When I bought my PC cash was in short supply so I opted for a system with on-board graphics and sound...Big mistake! As soon as I got past the "isn't it pretty" stage and actually tried to do something with the bloomin' thing it was very clear that I needed a graphics card so I promptly went out and bought a voodoo 3 2000 PCI and the card served me well for about a year and I had no intentions to upgrade but when I saw the Hercules Prophet II MX in my local PC World had been reduced from £129.99 to £99.99 I decided that it was the right time to get a faster card. In the box was the card itself, A CD with the drivers, a rather unusual utility (more of that later) and a rather thin but easy to follow manual. The unusual utility that I spoke of earlier was an overclocking program. Hmmmm we are constantly reminded that overclocking a card (forcing it to run faster than it was intended to) voids the warranty on the card so why did Guillemot include one in the pack? A cunning plan to get people who were tempted to squeeze a few extra Mhz out of the card to buy a new card when it all goes wrong maybe? hmmmm... After a painless installation I fired up Counter-Strike, Half Life, Unreal Tournament etc etc but none of them seemed any faster with the 32MB AGP Prophet II MX than they did with the 16MB PCI Voodoo 3 2000. To say I was dissapointed was a bit of an understatement. I expected a AGP 32MB card to outpace a 16MB PCI, Wouldn't you? So, Summing up, I would say that this is a good card at a good price but if you have a fairly recent card save that little bit longer and get a better one so you actually notice a difference when you install it!

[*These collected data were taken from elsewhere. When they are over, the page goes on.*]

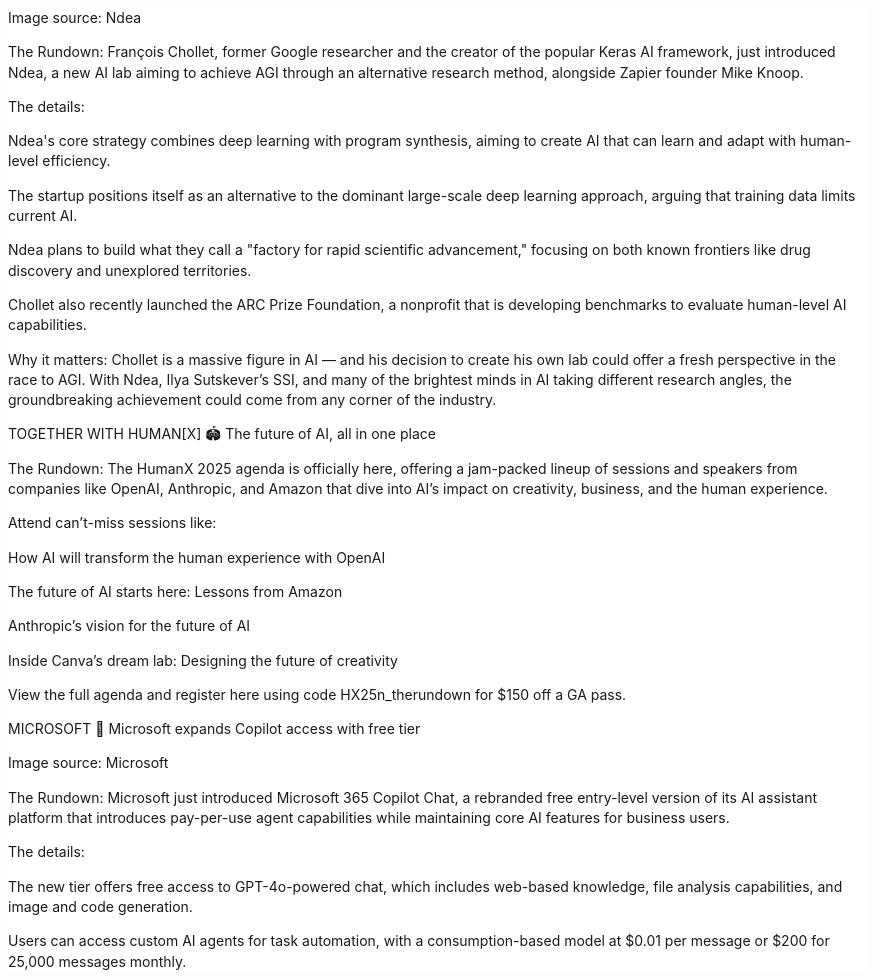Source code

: Image source: Ndea

The Rundown: François Chollet, former Google researcher and the creator of the popular Keras AI framework, just introduced Ndea, a new AI lab aiming to achieve AGI through an alternative research method, alongside Zapier founder Mike Knoop.

The details:

Ndea's core strategy combines deep learning with program synthesis, aiming to create AI that can learn and adapt with human-level efficiency.

The startup positions itself as an alternative to the dominant large-scale deep learning approach, arguing that training data limits current AI.

Ndea plans to build what they call a "factory for rapid scientific advancement," focusing on both known frontiers like drug discovery and unexplored territories.

Chollet also recently launched the ARC Prize Foundation, a nonprofit that is developing benchmarks to evaluate human-level AI capabilities.

Why it matters: Chollet is a massive figure in AI — and his decision to create his own lab could offer a fresh perspective in the race to AGI. With Ndea, Ilya Sutskever’s SSI, and many of the brightest minds in AI taking different research angles, the groundbreaking achievement could come from any corner of the industry.

TOGETHER WITH HUMAN[X]
🏟️ The future of AI, all in one place

The Rundown: The HumanX 2025 agenda is officially here, offering a jam-packed lineup of sessions and speakers from companies like OpenAI, Anthropic, and Amazon that dive into AI’s impact on creativity, business, and the human experience.

Attend can’t-miss sessions like:

How AI will transform the human experience with OpenAI

The future of AI starts here: Lessons from Amazon

Anthropic’s vision for the future of AI

Inside Canva’s dream lab: Designing the future of creativity

View the full agenda and register here using code HX25n_therundown for $150 off a GA pass.

MICROSOFT
🤖 Microsoft expands Copilot access with free tier

Image source: Microsoft

The Rundown: Microsoft just introduced Microsoft 365 Copilot Chat, a rebranded free entry-level version of its AI assistant platform that introduces pay-per-use agent capabilities while maintaining core AI features for business users.

The details:

The new tier offers free access to GPT-4o-powered chat, which includes web-based knowledge, file analysis capabilities, and image and code generation.

Users can access custom AI agents for task automation, with a consumption-based model at $0.01 per message or $200 for 25,000 messages monthly.
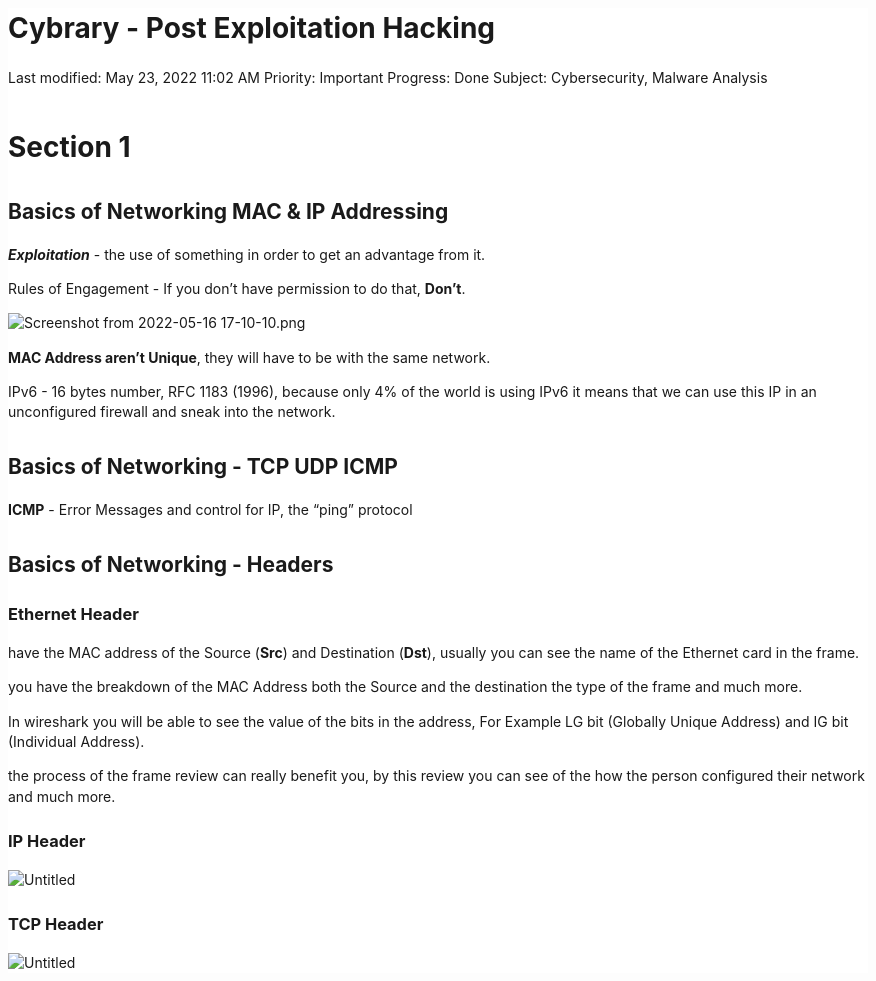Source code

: # Cybrary - Post Exploitation Hacking

Last modified: May 23, 2022 11:02 AM
Priority: Important
Progress: Done
Subject: Cybersecurity, Malware Analysis

# Section 1

## Basics of Networking MAC & IP Addressing

***Exploitation*** - the use of something in order to get an advantage from it.

Rules of Engagement - If you don’t have permission to do that, **Don’t**. 

![Screenshot from 2022-05-16 17-10-10.png](Cybrary%20-%20Post%20Exploitation%20Hacking%2059425cd85e1b4360a88d803c142753a4/Screenshot_from_2022-05-16_17-10-10.png)

**MAC Address aren’t Unique**, they will have to be with the same network.

IPv6 - 16 bytes number, RFC 1183 (1996), because only 4% of the world is using IPv6 it means that we can use this IP in an unconfigured firewall and sneak into the network.

## **Basics of Networking - TCP UDP ICMP**

**ICMP** -  Error Messages and control for IP,  the “ping” protocol 

## **Basics of Networking - Headers**

### **Ethernet Header**

have the MAC address of the Source (**Src**) and Destination (**Dst**), usually you can see the name of the Ethernet card in the frame. 

you have the breakdown of the MAC Address both the Source and the destination the type of the frame and much more. 

In wireshark you will be able to see the value of the bits in the address, For Example LG bit (Globally Unique Address) and IG bit (Individual Address).

the process of the frame review can really benefit you, by this review you can see of the how the person configured their network and much more.  

### IP Header

![Untitled](Cybrary%20-%20Post%20Exploitation%20Hacking%2059425cd85e1b4360a88d803c142753a4/Untitled.png)

### TCP Header

![Untitled](Cybrary%20-%20Post%20Exploitation%20Hacking%2059425cd85e1b4360a88d803c142753a4/Untitled%201.png)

I am now the proud owner of a 900MHz AMD Athlon based PC. Oh how happy I am. Trouble is, when you have a fast PC, you really do need to have a decent graphics card to get anywhere near what you want from your computer. Now, when I bought my spangly new PC it only came with an old Riva TNT2...Time for some upgrading methinks! The 3D Prophet 2 MX is the "budget" version of NVidias mighty GeForce 2 chipset and this is why it is much cheaper than other models such as the GeForce 2 GTS or Ultra. It will set you back around £99. However in this case budget does not mean poor performance. The card is great and I can play Quake 3 on 1024x768 without as much as a millisecond of a jerk. Cool huh? The card supports Bump-Mapping and Transform and Lighting (to add a bit more speed and graphics to your games!). It has 32MB of onboard memory (the same as the TNT2 but dont let that dishearten you) and unlike the Creative Labs Geforce 2 MX, has a 128bit data path. The Creative has a 64bit one (it may make up for it with slightly faster memory but overall, the Hercules takes it). If you want great graphics at an affordable price then this is definately the card for you. Its faster than the much more expensive Voodoo 5 and faster than the most expensive GeForce 1 card around. Go on, take the plunge...its well worth it!